So the format is each person makes four decks, one for each faction. You see your opponent's lineup and ban one of the four decks. Then you need to win once with each of your remaining three decks. After you win with a deck, you can't use the deck anymore.
If you know the other guy will have a Dagon deck, you can not ban that deck, and get each of your three wins against that Dagon deck. That is, for your opponent to win the match, he must win with that Dagon deck. Since he can't get that Dagon win vs. your hyper-teched lineup, you win.
Make sense?
But then why would you choose to do this against Dagon? The other decklists are pretty straightforward, too. Maybe you'll see Skellige Axemen, but NR Combo, Nilfgaard Mill, and Scoiatel Control are all basically locks. Why not just tech to beat Mill, rather than feeling obligated to allow the opponent to utilize Dagon and then try to beat Dagon three times over, when that is the strongest deck (and honestly hard for some builds to tech against).
Fair point but there are five factions. It's possible someone brings NR Skellige Monsters Elves.

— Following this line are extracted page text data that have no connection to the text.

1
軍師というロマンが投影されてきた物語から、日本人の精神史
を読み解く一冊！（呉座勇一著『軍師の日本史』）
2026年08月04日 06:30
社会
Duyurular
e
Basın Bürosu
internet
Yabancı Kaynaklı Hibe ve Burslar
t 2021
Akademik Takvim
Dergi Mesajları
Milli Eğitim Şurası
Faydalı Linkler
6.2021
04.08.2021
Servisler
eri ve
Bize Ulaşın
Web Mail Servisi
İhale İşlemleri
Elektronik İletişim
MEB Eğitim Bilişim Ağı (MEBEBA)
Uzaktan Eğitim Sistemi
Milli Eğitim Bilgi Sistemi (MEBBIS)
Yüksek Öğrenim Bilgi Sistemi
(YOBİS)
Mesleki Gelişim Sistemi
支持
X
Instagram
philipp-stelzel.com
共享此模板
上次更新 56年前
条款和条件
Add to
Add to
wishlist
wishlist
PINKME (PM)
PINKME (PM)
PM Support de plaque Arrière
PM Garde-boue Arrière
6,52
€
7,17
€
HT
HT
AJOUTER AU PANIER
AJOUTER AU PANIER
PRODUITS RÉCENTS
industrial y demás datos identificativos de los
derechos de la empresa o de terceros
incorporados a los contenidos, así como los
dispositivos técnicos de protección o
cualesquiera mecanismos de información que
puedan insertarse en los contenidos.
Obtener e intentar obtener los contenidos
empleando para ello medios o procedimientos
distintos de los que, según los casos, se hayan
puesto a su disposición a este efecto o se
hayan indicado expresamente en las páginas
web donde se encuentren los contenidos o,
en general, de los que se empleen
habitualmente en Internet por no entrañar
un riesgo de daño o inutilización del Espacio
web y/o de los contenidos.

You could argue that based on power level alone other players are going to have a NR deck and a Skellige deck, but there are different viable Skellige decks (axemen), and while NR is almost certainly combo, it isn't that easy to tech against. I'm not even sure what I would tech against NR combo - Scorch of course, and preferably other ways to deal with big minions, but aside from that how does one tech to beat it?
Against that you're almost guaranteed to play against a monsters deck, and Lacerate is super effective against all variants. Dagon is hit worst by it, but Eredin is hit almost as hard. Cards like Archgriffin also do serious work against both decks. I feel like it could still have been done, idk.